TO DO =
Track down every line below that holds "immunohistochemical" and copy it.

DATA LISTING =
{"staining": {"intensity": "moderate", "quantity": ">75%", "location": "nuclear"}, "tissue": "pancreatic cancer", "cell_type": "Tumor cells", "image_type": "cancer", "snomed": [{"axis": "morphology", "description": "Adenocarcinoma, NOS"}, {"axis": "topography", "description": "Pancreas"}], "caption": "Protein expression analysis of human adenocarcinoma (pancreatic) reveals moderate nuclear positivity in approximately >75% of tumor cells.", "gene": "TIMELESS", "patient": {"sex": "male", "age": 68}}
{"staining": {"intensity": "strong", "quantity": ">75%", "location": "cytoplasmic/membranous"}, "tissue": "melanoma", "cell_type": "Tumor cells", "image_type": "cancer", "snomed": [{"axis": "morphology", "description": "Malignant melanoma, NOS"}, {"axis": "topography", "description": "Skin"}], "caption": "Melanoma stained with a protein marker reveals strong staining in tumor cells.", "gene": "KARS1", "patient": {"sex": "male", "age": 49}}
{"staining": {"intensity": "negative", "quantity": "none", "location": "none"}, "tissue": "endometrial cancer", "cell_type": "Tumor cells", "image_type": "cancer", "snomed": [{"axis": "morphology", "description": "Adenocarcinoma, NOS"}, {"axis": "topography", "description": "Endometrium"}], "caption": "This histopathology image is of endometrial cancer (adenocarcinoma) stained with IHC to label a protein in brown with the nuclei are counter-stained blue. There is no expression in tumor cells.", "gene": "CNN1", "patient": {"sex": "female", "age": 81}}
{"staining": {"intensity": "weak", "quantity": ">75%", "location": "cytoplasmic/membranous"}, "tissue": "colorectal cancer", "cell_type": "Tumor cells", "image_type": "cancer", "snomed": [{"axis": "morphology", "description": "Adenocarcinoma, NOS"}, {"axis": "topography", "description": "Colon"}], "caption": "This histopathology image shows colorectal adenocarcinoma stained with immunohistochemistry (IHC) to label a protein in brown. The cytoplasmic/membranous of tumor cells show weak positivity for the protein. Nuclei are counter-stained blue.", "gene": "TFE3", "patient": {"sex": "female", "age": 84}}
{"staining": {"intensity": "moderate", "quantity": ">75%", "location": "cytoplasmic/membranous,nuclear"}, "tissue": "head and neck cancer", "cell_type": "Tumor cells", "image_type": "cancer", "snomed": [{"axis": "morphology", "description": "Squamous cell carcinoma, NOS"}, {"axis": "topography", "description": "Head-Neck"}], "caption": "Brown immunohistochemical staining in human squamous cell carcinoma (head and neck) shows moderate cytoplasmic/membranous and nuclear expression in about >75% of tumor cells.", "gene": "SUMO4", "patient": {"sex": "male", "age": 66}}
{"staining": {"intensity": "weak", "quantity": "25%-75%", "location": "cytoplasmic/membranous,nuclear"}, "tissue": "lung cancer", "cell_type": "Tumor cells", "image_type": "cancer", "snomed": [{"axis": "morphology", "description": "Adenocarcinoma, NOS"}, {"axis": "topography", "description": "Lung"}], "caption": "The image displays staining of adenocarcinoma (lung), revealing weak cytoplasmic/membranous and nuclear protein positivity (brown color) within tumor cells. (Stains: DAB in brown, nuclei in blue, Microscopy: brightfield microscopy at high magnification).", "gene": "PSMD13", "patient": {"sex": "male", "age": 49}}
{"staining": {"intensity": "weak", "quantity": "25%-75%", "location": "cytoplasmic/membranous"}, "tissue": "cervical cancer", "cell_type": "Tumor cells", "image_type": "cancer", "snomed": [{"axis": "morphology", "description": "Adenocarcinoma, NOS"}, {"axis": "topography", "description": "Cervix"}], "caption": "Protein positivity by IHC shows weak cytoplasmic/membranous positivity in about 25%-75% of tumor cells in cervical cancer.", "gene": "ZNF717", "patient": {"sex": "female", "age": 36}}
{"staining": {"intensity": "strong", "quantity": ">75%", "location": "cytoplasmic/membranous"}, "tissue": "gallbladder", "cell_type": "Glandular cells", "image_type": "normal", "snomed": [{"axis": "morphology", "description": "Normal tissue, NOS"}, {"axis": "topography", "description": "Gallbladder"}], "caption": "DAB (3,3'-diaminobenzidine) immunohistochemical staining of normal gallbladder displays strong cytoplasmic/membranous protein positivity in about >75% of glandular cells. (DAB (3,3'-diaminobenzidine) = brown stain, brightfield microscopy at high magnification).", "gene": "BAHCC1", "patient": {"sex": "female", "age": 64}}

OUTPUT BELOW =
{"staining": {"intensity": "moderate", "quantity": ">75%", "location": "cytoplasmic/membranous,nuclear"}, "tissue": "head and neck cancer", "cell_type": "Tumor cells", "image_type": "cancer", "snomed": [{"axis": "morphology", "description": "Squamous cell carcinoma, NOS"}, {"axis": "topography", "description": "Head-Neck"}], "caption": "Brown immunohistochemical staining in human squamous cell carcinoma (head and neck) shows moderate cytoplasmic/membranous and nuclear expression in about >75% of tumor cells.", "gene": "SUMO4", "patient": {"sex": "male", "age": 66}}
{"staining": {"intensity": "strong", "quantity": ">75%", "location": "cytoplasmic/membranous"}, "tissue": "gallbladder", "cell_type": "Glandular cells", "image_type": "normal", "snomed": [{"axis": "morphology", "description": "Normal tissue, NOS"}, {"axis": "topography", "description": "Gallbladder"}], "caption": "DAB (3,3'-diaminobenzidine) immunohistochemical staining of normal gallbladder displays strong cytoplasmic/membranous protein positivity in about >75% of glandular cells. (DAB (3,3'-diaminobenzidine) = brown stain, brightfield microscopy at high magnification).", "gene": "BAHCC1", "patient": {"sex": "female", "age": 64}}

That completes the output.